In these last few months, as our nation and our commonwealth have experienced one crisis after another, you start to realize that we all respond to crises differently. And even as a collective group of people who are going through a shared event, our experiences are not the same.
For some cultural groups, a crisis or a trauma may unfold in an entirely different way because of language barriers, legalities and overall access to support resources. This is where Latinos in Virginia Empowerment Center comes in.
Also known as the LIVE Center, this organization is a nonprofit service agency that serves Spanish-speaking victims of violence, injustice and trauma in Virginia. It is the only agency in the commonwealth that can guarantee that services are delivered by bilingual and bicultural advocates.

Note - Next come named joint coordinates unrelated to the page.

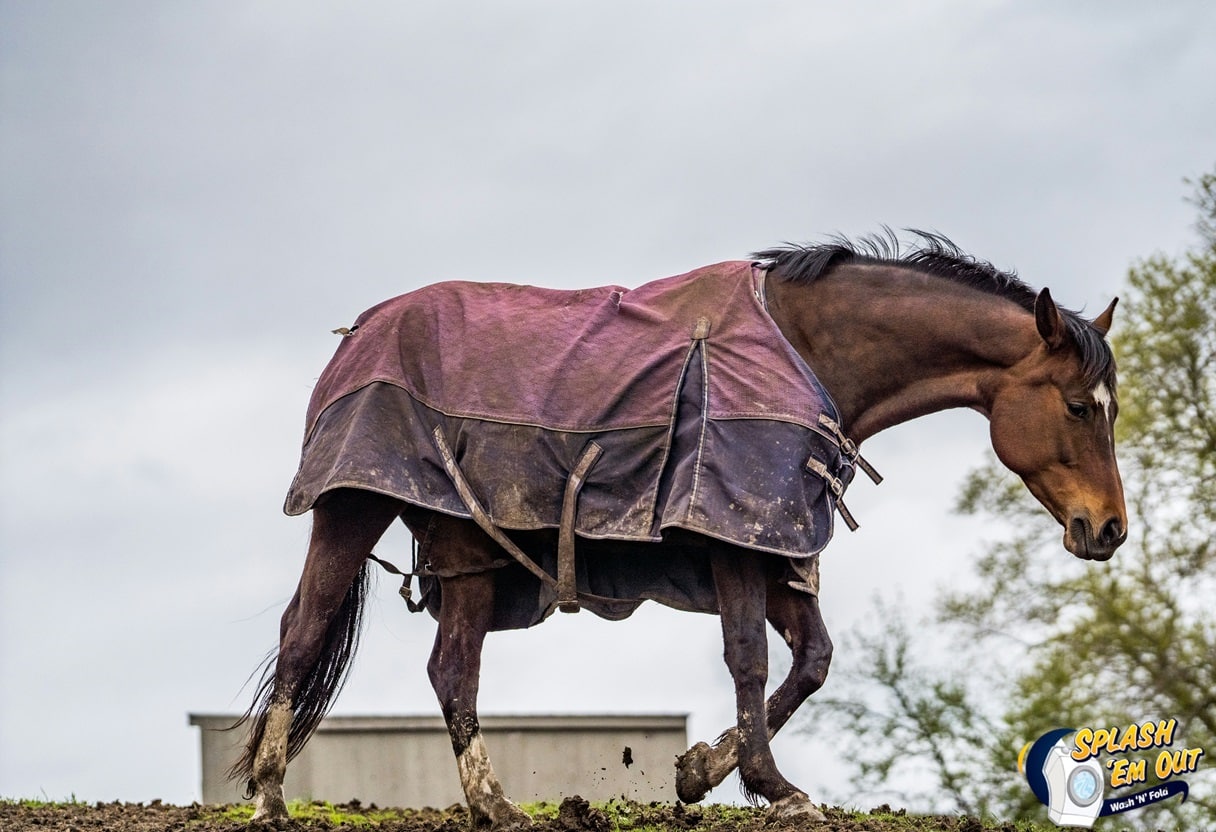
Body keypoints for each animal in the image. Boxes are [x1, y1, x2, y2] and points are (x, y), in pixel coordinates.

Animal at [232, 232, 1123, 827]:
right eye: (1080, 406)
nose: (1109, 529)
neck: (804, 350)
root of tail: (361, 332)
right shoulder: (734, 536)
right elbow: (751, 660)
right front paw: (772, 787)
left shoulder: (775, 541)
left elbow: (814, 661)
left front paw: (701, 770)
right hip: (352, 507)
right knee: (305, 629)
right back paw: (272, 797)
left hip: (466, 549)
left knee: (451, 670)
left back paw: (494, 806)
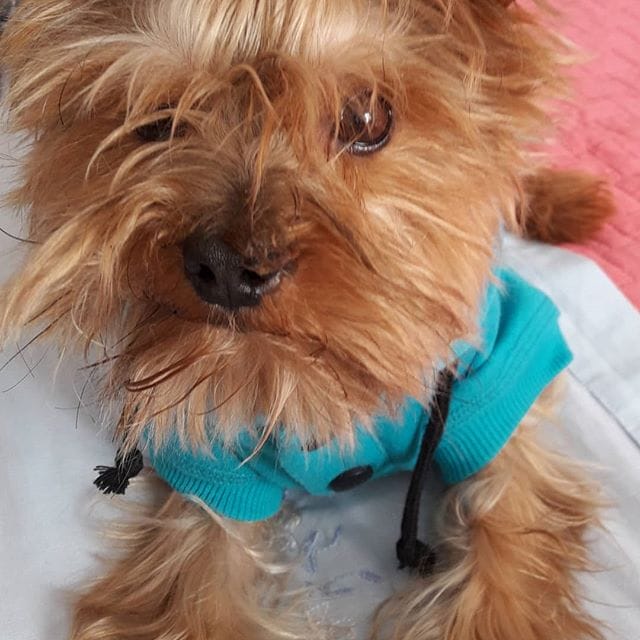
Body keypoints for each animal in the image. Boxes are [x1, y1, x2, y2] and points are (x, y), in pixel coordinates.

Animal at [0, 1, 615, 638]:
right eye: (155, 119)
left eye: (367, 119)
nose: (227, 267)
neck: (306, 376)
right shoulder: (211, 461)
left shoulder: (495, 375)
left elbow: (510, 542)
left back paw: (565, 201)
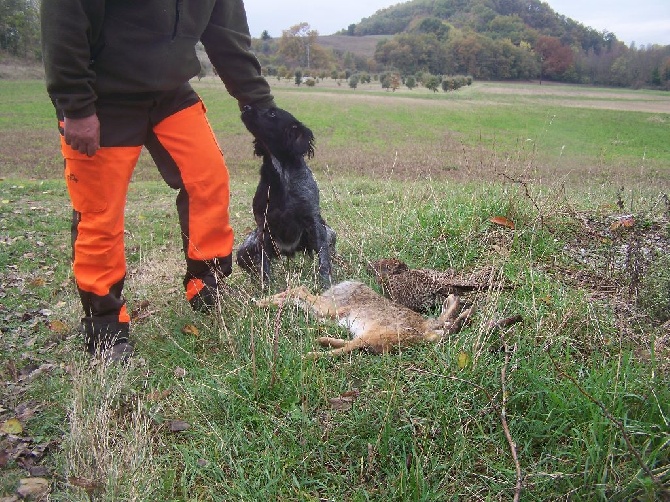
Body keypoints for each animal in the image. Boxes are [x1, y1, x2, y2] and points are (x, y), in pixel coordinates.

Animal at [239, 105, 338, 286]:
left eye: (272, 113)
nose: (246, 107)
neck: (280, 174)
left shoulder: (314, 222)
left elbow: (324, 262)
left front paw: (326, 285)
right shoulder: (263, 226)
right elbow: (264, 266)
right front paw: (266, 288)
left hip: (329, 234)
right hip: (244, 249)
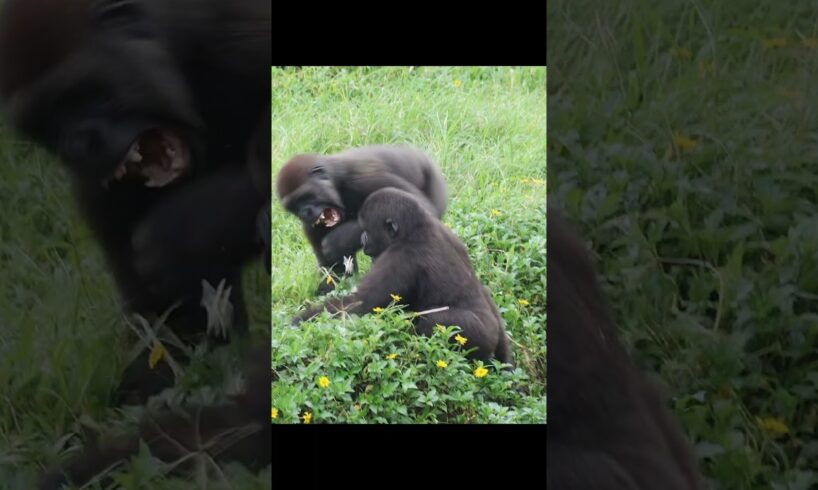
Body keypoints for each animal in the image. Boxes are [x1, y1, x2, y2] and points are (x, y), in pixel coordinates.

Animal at [0, 0, 274, 406]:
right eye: (47, 128)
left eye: (77, 94)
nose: (75, 148)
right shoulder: (97, 190)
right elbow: (162, 324)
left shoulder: (236, 37)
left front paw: (179, 234)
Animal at [276, 144, 446, 292]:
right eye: (294, 207)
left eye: (305, 197)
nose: (304, 213)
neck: (336, 180)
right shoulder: (310, 226)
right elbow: (332, 269)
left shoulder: (364, 179)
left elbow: (420, 207)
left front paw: (338, 240)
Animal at [294, 189, 510, 366]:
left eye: (367, 229)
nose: (363, 238)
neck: (415, 229)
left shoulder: (399, 259)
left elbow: (360, 305)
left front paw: (300, 320)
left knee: (436, 320)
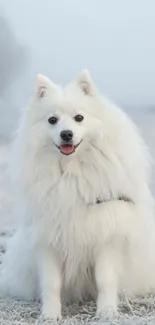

Filling a void in the community
LIVE Center’s roots were established in 2008, when it was a grassroots organization helping Latinos better adapt to the broader community. For years, volunteers in the organization would work with Latino families, serving as translators and interpreters to help families access the most basic services needed for survival.
According to its website, as the organization began serving more families, they discovered a large portion of the people it served, 94%, were in distress because of a crime committed against them (and almost 90% of those crimes were never reported due to fear of not receiving help because of immigration status or language barriers). After realizing this connection, the organization homed in on the mission and in 2018 it was incorporated as a 501(c)3.
Today, LIVE Center helps any Spanish-speaking victim who has experienced trauma to access the resources they need without fear of refusal of care or language challenges.
“Our mission is to help Spanish-speaking victims in Virginia be happy, healthy and self-sufficient,” said Gabriela Telepman, support services coordinator at LIVE Center. “Any victim who has experienced trauma, often sexual or domestic, human trafficking, abuse, harassment, neglect, hate crimes – our advocates are equipped to serve them.”
LIVE Center just launched a 24/7 hotline to help victims any time of day, in addition to its regular services – like triaging Spanish-speakers to the appropriate contacts at various agencies, connecting them to support groups and providing counseling, case management and accompaniment services.
But for an organization that relies on personal connection, interaction and support, what happens when a global pandemic hits?
When Virginia’s shutdowns first were in place in March 2020, the phones were ringing more at LIVE Center – not because of victims facing violence, but Latinos struggling with basic needs.
“The Latino population was disproportionately affected by COVID-19,” said Telepman. “We created a financial assistance program; we partnered with Diversity Richmond on a food drive to feed Hispanic Families; and our current victims and survivors support groups moved to Zoom.”
And like many other nonprofits in our area, development efforts also took a hit.
“We had a lot of plans this year , to do events and have fundraisers – we couldn’t do it. We’ve been relying on a lot of the individuals who have donated to us,” said LIVE Center’s CEO, Elvira De La Cruz.
De La Cruz noted that some of the grants the organization had access to were reimbursable, making it a challenge to raise enough in other dollars to support the center’s mission.
Fostering a cultural connection
One of the largest differentiators of LIVE Center’s advocates is that they are bilingual and bicultural. The advocates who help run the center’s services, like its crisis hotline, understand not only the actual words a person is saying, but can draw from actual cultural experiences to help an individual navigate unfamiliar bureaucracies.
“Our programs have been designed from Latinos saying, ‘This is what I need,’ ‘When I went through that, this was helpful,’” said De La Cruz. “This isn’t a project for what we think Latinos need. We have different levels of culturalization. Gabriela is more culturally aligned to the American community, while I came here when I was 28, and I’ve lived here and navigated the system.”
A shared experience and a shared understanding are paramount to trust building, and when the center’s volunteers and advocates are tapped by other community partners to help facilitate an event that is geared towards Spanish-speakers, conversations unfold, invisible barriers are shed and true community building takes place.
“Once you start talking to people, I’m impressed at how much they open up right away if you just share information,” said Mónica Jiménez Sablich, outreach and volunteer coordinator at LIVE Center. “People can tell that we’ve experienced the process they’ve gone through. We’ve navigated the system; we’ve assimilated.”
De La Cruz and her team have thrown out the book when it comes to standard curriculum and talking to victims or survivors, because the regular system is not geared towards Latinos.
“When you implement things that are culturally specific, they open up in the first or second session, and you’re working on the healing process. They’re more comfortable,” said De La Cruz. “I haven’t found any evidence-based curriculum that fits that, but what we’re doing is making in impact in our community.”
The cultural component of LIVE Center is the lynchpin to its operations – right down to its communications. The organization doesn’t go to a Latino festival, just because of the subject matter. It goes to the Latino grocery store around the corner because that’s where the community congregates. It hosts a knitting circle because that’s a culturally appropriate activity which encourages conversations during victim and survivor support groups.
“That makes us special. We can really provide an effective outreach because we know. We are part of that community,” said De La Cruz.